* [Given text]:
_ _ _ _ _ _ _

Perception, Memory, and Empathy
"Being empathetic is seeing the world through the eyes of the other, not seeing your world reflected in their eyes." - Dr. Carl Rogers
Introduction
Empathy is one of the fundamental skills that keeps relationships intact. It lays the groundwork for confirming and denying our assumptions about one another. Whether we're talking about intimate relationships or leaders and subordinates, the relationship can only be successful if each person can understand one another. Given that society and large institutions are made up of multitudes of relationships, I would claim that empathy is a key driver for the flourishing of our civilization. From the personal up to the social, part of what allows a human to feel comfortable enough to function is his belief that he's heard, understood, and that he matters. A relationship without empathy has to resort to other means of communicating and learning about one another, such as coercion or tyranny.
People are different in some ways and similar and others. We are a combination of inorganic, organic, social, and intellectual layers all on a substrate of chaos and order (1). Inorganically and organically, we're all pretty much the same. It's once we enter the social domain that the differences start to become pronounced and revealed, and it's also where our conscious, subjective experiences facilitate a malleability of thoughts, expressions, and interpretations. As Dr. Martin Luther King Jr. believed (2), people don't like complex, dynamic answers to complicated problems, so some of us have a proclivity to avoid trying to understand human nature given these layers of complexity. However, a prerequisite for civility and well-being is the wrestling with this complexity in pursuit of a unified understanding of one another.
To empathize may be broken down into three steps. First, you must shed your worldview and open yourself up to that of the other person. It is my belief that knowledge of human perception can aid in this step. The next step is to listen to what the other person is saying. Frequently, much of what the other person will be saying will have to do with their memory, so I'd like to see if explication of memory from a psychological perspective can help us here. Finally, we should allow ourselves to experience what happens once we adopt their worldview and convey this feeling to them. What exactly is the through line between perception, memory, and empathy? That's the question I want to pin down in this paper.

_ _ _ _ _ _ _

* [Data lines]:
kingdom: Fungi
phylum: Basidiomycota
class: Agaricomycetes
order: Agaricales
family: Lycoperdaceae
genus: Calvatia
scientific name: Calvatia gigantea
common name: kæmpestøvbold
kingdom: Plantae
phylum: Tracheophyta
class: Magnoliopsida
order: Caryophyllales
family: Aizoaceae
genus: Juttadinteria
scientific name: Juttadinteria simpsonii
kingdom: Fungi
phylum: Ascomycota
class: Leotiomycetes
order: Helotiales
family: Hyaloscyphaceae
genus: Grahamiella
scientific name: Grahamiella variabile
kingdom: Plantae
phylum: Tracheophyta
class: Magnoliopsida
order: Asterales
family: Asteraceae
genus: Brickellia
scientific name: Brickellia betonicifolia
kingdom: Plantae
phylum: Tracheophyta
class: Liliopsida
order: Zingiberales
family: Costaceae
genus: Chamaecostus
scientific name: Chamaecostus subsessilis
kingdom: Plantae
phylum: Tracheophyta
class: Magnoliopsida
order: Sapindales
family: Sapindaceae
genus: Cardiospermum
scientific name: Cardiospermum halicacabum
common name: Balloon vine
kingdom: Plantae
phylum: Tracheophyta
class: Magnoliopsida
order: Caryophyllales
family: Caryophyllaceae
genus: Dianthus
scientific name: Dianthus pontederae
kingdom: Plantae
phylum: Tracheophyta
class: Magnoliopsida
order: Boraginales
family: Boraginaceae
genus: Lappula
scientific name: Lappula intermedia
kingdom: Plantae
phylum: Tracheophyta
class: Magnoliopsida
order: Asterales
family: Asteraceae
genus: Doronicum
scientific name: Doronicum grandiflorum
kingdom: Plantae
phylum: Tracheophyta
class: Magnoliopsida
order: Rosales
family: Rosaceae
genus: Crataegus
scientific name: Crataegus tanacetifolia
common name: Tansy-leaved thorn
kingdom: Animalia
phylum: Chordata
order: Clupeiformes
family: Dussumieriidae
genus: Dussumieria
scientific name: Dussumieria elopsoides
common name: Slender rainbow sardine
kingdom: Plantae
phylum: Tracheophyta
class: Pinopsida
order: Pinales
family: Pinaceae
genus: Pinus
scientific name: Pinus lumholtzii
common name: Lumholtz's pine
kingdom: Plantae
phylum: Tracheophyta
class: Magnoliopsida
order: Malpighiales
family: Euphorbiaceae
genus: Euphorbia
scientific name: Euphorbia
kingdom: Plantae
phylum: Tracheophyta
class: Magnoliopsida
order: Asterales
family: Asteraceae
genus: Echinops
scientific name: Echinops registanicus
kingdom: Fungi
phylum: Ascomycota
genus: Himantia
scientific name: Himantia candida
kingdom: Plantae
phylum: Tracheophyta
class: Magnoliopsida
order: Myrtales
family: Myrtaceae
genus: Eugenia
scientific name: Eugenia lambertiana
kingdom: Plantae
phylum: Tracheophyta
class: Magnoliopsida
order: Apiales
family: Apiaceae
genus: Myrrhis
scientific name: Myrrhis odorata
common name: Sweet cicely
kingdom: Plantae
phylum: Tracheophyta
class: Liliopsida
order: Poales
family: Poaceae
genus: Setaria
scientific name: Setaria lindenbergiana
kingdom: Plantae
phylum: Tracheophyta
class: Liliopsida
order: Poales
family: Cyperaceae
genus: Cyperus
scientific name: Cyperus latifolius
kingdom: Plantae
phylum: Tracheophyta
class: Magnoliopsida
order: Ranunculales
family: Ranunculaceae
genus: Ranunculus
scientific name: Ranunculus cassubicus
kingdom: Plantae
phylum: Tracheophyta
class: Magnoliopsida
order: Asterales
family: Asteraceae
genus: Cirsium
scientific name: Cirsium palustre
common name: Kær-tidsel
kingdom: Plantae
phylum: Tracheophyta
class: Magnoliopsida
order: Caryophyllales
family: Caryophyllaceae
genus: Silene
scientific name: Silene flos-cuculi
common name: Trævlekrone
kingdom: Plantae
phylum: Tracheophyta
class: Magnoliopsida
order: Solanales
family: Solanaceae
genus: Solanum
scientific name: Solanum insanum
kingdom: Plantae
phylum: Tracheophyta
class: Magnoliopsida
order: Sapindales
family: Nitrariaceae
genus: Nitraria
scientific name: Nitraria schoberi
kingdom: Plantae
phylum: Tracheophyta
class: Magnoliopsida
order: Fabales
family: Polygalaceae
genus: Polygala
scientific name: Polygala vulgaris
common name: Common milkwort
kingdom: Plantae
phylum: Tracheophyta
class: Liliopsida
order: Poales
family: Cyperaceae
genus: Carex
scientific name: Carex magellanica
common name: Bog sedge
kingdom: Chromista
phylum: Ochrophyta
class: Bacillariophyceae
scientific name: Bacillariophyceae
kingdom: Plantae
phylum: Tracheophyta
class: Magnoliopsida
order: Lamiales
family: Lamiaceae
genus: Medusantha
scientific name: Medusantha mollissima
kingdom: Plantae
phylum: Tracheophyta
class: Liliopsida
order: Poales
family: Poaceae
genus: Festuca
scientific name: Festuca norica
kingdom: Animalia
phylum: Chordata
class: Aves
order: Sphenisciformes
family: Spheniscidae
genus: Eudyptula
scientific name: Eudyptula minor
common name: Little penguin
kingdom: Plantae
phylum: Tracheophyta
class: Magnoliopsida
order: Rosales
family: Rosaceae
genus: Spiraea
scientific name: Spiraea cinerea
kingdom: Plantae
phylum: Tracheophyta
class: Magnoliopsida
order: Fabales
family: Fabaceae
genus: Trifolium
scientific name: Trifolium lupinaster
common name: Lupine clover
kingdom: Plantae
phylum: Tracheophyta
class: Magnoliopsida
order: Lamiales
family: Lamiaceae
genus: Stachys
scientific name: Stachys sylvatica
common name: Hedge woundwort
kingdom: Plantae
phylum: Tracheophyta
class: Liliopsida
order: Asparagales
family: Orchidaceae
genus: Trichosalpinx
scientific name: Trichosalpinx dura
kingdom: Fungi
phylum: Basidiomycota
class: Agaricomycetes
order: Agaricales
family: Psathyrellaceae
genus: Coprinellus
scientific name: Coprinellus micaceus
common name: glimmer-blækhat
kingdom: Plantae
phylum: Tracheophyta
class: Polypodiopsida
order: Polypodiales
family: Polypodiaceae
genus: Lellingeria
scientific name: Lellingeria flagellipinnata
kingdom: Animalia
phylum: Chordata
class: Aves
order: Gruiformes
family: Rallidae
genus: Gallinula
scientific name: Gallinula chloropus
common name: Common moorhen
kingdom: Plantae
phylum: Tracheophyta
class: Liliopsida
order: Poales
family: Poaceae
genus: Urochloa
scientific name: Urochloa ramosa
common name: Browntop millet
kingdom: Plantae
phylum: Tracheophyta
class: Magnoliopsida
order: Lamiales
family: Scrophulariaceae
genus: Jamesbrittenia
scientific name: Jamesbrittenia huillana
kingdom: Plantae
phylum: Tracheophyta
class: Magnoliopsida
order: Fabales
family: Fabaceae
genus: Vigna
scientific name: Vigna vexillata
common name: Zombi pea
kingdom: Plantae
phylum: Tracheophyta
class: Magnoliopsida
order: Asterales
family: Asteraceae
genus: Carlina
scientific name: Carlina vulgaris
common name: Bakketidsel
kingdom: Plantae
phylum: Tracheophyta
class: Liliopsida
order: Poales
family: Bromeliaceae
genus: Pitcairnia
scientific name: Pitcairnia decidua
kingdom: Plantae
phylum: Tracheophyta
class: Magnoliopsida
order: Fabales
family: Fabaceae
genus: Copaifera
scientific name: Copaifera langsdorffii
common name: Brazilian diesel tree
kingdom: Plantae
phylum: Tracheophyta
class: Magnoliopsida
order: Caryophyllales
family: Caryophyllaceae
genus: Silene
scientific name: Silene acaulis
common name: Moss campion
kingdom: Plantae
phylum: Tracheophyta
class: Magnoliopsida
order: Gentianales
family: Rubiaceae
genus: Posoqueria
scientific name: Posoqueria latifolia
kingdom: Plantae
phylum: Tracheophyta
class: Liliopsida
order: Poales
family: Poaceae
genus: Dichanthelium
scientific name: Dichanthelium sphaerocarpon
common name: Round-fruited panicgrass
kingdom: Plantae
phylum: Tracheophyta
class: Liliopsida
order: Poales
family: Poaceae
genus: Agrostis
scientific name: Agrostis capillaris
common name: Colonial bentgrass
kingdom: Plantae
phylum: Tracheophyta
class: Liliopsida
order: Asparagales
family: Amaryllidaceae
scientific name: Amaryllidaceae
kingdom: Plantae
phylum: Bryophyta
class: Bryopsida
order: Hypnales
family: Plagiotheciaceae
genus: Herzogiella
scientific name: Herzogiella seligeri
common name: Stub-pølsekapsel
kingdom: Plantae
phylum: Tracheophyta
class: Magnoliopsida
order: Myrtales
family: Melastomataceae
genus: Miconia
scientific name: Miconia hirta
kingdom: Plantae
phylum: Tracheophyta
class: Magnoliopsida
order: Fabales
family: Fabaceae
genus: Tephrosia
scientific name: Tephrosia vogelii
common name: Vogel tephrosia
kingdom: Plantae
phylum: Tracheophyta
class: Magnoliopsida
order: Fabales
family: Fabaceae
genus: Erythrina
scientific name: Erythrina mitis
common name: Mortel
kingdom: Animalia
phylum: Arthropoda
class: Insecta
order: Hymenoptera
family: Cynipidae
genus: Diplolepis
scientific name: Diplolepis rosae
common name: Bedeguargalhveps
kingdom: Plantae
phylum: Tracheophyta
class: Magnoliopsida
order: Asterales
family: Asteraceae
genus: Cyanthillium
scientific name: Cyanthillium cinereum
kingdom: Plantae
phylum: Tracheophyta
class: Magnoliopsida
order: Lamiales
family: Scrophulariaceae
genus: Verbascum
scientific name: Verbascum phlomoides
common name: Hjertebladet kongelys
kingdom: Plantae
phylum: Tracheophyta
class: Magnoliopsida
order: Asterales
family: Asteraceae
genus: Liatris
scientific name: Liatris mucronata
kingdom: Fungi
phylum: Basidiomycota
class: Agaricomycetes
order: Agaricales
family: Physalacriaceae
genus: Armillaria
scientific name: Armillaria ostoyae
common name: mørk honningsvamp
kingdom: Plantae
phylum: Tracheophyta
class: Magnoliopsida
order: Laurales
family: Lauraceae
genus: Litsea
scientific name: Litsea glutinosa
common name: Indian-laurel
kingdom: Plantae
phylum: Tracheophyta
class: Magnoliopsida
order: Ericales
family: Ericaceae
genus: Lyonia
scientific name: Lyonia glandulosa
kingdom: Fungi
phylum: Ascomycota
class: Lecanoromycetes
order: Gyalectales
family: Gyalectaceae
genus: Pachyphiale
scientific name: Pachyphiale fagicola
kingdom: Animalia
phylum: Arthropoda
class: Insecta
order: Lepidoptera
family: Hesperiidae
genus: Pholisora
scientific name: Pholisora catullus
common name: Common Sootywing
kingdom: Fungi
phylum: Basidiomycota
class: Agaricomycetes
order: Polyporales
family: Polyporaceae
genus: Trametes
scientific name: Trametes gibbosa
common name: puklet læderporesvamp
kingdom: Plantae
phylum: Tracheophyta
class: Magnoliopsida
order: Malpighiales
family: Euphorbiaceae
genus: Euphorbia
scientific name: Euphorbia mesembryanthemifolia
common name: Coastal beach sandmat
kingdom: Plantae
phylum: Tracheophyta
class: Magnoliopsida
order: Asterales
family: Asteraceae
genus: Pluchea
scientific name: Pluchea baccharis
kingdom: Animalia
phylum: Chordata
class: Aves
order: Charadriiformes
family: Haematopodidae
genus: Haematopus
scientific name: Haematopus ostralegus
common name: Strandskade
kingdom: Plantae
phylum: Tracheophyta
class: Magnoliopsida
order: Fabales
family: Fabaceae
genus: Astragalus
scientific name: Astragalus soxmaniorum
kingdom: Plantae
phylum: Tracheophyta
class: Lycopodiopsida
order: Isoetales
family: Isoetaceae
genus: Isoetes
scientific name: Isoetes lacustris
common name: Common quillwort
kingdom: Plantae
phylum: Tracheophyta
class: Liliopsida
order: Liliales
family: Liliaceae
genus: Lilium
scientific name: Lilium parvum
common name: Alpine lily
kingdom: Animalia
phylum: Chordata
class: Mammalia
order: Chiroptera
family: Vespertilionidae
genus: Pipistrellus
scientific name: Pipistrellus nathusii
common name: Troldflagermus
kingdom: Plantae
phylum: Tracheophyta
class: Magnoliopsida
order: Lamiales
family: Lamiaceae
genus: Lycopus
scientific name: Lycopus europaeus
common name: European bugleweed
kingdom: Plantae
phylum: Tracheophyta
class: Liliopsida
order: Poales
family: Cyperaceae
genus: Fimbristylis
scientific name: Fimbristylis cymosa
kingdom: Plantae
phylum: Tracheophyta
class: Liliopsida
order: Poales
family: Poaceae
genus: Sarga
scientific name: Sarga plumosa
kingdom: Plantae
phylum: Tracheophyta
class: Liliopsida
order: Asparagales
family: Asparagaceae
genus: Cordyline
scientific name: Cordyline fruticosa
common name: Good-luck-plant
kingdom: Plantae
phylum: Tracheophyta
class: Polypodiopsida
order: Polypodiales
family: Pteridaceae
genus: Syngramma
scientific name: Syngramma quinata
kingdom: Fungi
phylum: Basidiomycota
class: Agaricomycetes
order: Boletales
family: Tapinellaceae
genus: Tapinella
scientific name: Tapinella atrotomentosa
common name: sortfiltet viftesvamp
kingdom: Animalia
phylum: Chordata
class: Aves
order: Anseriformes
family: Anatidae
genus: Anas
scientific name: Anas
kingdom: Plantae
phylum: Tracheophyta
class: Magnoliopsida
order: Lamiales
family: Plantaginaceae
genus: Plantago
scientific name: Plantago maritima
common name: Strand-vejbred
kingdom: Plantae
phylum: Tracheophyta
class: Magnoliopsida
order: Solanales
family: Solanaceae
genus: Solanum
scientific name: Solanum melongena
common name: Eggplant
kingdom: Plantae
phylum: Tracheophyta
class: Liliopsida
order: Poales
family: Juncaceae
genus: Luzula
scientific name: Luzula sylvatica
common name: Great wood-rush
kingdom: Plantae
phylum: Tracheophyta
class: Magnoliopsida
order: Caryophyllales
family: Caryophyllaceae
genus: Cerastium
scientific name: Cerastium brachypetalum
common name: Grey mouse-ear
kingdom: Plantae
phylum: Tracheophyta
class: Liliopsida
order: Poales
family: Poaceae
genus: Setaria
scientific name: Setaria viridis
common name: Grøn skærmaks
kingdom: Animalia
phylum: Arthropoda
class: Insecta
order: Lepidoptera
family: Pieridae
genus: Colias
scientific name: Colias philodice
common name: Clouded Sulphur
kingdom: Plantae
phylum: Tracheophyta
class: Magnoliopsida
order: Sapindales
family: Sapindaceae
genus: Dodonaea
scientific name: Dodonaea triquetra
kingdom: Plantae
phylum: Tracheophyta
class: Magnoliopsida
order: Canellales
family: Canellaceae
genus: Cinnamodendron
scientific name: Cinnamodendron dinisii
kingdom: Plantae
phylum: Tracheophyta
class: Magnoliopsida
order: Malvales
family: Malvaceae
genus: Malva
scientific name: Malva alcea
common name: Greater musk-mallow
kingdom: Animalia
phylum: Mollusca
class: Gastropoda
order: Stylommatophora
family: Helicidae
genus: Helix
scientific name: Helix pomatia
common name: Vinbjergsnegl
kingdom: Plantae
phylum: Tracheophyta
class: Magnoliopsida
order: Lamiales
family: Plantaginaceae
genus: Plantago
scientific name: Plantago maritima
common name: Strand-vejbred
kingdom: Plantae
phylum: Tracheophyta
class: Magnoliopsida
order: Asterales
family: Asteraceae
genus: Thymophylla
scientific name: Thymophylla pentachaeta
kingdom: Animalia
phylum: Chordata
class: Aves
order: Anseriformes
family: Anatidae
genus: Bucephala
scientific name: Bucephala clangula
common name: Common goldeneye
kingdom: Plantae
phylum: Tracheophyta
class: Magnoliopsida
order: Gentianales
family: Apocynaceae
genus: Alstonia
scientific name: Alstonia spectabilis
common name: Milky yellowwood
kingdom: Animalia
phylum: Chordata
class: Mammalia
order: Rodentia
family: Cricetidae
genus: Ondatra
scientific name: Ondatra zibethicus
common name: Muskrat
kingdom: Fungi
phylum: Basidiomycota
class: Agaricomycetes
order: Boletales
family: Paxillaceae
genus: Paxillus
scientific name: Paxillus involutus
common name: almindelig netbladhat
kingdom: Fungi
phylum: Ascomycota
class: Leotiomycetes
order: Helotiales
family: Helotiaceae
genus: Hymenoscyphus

_ _ _ _ _ _ _

* [What is expected]:
Answer these questions from the essay on empathy:
1. Who is credited with the quotation at the top?
2. What two means does the essay say a relationship without empathy has to resort to?
3. What is the second of the three steps to empathize?
The items were taken from a separate source and have no connection to the text.

* [Task response]:
1. Dr. Carl Rogers
2. Coercion or tyranny
3. Listening to what the other person is saying